▸ CONSIGNE A: Relevez tous les noms de femmes mentionnés dans l'extrait cité sur les Bourbons.

++++ EXTRAIT CITÉ ++++

Quand la fille de Marie-Thérèse épousa le petit-fils de Louis XV, dit le Bien-Aimé, la France, qui avait inventé ce beau mot : « tomber en quenouille », y était tombée, et ce n’était pas la quenouille de Blanche de Castille que la sienne. De toutes, c’était la plus honteuse, c’était la quenouille des maîtresses. Depuis Henri IV et Louis XIV, qui reconnaissaient leurs bâtards et leur donnaient des maisons princières, jusqu’à Louis XV, qui éleva l’adultère à la Fonction, dans la personne de Mme de Pompadour et de Mme Du Barry, des générations successives de maîtresses avaient suivi des générations successives de Bourbons sur le trône, en sorte que l’on aurait pu croire que si le Roi ne mourait pas en France, la Maîtresse du Roi ne mourait pas non plus…

Nous ne craignons pas de le dire, c’est là le grand crime des Bourbons, la tache indélébile qu’on ne lavera point dans toute leur gloire. L’adultère public de ces Rois très-chrétiens, dont l’exemple frappait au cœur la famille et la pourrissait, explique plus, selon nous, que toutes les fautes de la politique, les malheurs de cette race brillante et infortunée. Héroïques, séduisants, spirituels, les Bourbons resteront en tout Bourbons dans l’histoire, excepté en fait de femmes, mais par les femmes ils retournent à leur origine, ils ne sont plus que les Bourbeux !

++++

▸ CONSIGNE B: Combien de lignes des enregistrements contiennent la chaîne « kern », en respectant la casse ? Donnez uniquement ce nombre.

++++ ENREGISTREMENTS ++++

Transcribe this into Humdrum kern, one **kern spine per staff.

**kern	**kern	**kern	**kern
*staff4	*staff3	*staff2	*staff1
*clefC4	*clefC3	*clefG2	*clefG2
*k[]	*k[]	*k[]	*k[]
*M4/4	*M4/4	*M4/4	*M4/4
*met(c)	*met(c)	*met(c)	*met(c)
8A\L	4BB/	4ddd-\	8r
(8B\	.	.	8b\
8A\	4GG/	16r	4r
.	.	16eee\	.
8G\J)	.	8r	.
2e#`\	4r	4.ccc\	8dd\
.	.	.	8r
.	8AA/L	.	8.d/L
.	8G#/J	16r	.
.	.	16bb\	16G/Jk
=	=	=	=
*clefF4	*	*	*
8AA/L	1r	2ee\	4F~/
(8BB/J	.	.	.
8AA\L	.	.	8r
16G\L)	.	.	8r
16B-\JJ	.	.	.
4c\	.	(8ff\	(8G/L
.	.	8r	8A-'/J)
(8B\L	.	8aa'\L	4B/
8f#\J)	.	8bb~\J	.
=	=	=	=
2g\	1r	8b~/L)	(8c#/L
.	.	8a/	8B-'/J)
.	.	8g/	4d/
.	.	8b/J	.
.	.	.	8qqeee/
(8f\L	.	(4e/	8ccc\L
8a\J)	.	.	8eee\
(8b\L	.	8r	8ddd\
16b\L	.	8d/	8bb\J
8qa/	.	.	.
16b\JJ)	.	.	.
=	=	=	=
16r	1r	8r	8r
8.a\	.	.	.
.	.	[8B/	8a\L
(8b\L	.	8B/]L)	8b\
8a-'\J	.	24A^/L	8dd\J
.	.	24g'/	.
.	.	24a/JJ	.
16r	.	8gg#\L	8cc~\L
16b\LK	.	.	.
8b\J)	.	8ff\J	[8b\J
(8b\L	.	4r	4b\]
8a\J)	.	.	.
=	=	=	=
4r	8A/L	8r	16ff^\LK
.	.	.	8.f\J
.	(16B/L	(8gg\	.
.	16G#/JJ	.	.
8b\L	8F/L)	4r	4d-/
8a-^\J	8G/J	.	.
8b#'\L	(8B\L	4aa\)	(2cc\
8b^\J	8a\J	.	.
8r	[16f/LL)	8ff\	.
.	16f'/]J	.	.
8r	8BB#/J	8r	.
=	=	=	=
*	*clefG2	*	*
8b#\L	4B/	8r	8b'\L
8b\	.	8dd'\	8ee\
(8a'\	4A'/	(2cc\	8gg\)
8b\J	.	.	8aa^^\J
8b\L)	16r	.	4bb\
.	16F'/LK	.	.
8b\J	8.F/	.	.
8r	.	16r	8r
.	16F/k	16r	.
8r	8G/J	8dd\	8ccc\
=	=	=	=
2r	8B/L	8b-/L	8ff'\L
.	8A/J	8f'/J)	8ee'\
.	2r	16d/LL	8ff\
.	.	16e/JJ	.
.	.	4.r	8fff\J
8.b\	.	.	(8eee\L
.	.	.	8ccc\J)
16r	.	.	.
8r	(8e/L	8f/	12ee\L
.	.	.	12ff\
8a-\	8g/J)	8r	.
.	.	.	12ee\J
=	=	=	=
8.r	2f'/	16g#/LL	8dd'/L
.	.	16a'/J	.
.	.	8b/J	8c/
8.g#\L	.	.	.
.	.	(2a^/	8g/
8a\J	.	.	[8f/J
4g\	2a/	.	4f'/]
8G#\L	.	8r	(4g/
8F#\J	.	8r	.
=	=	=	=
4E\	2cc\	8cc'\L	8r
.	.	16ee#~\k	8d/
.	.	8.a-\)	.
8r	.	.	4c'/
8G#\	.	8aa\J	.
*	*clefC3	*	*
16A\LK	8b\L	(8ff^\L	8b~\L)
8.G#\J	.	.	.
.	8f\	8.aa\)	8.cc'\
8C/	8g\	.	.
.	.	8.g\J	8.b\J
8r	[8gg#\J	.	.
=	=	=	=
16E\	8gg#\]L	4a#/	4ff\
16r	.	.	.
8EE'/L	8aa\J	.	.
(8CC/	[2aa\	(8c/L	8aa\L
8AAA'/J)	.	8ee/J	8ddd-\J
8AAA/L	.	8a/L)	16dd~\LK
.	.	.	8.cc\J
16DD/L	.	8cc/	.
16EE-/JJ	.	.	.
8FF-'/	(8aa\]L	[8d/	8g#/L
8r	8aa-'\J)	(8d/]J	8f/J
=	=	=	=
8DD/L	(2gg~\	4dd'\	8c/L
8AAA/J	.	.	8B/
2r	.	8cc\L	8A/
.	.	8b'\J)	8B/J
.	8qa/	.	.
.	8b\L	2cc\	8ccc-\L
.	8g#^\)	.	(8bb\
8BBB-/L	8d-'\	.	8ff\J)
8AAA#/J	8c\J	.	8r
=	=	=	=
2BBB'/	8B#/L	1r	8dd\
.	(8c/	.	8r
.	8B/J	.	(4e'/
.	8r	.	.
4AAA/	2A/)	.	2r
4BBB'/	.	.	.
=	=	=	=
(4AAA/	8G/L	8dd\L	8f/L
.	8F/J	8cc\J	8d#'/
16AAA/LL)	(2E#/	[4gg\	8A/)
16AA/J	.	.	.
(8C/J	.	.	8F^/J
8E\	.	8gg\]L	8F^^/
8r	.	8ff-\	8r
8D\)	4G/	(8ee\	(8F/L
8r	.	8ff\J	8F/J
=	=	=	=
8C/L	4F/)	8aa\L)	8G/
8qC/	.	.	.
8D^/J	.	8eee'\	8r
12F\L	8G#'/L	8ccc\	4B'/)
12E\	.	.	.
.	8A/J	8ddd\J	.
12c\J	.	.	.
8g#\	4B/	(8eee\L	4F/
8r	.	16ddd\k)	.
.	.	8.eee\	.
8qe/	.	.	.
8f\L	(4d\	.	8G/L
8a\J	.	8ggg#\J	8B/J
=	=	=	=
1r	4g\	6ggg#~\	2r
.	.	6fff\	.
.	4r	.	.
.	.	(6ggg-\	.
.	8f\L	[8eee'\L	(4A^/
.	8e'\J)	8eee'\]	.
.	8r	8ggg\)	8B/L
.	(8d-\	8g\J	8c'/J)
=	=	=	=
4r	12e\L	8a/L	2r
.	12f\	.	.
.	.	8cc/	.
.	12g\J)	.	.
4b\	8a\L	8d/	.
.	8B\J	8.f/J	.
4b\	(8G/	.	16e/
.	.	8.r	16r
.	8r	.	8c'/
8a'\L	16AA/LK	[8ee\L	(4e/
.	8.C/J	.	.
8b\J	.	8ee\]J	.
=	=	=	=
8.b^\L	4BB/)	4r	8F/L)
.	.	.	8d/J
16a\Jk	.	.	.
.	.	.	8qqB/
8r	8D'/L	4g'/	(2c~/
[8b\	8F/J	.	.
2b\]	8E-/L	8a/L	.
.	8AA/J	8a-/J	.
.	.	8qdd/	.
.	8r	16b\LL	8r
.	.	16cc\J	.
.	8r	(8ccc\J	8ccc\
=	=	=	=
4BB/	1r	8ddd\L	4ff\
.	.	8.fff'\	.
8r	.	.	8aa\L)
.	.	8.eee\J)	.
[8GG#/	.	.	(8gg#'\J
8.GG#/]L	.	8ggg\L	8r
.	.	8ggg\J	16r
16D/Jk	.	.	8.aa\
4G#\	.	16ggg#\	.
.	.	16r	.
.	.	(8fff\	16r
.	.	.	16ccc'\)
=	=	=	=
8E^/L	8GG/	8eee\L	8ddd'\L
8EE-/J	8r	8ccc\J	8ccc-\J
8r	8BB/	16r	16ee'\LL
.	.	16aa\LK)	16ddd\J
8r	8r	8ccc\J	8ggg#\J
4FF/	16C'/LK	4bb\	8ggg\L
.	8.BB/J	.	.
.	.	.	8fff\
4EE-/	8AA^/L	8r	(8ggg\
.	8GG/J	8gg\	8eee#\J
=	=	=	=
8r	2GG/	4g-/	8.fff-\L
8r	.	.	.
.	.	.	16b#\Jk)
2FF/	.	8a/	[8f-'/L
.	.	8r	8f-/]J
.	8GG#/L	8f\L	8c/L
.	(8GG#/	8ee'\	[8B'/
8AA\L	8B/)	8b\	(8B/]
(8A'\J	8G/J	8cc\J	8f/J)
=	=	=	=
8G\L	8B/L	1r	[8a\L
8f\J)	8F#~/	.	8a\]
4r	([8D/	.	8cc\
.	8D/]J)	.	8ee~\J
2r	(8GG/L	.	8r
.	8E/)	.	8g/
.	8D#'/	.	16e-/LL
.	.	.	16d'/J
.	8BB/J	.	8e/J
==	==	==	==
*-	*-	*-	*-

++++

▸ RÉPONSE CORRECTE A: Marie-Thérèse, Blanche de Castille, Mme de Pompadour, Mme Du Barry

▸ RÉPONSE CORRECTE B: 2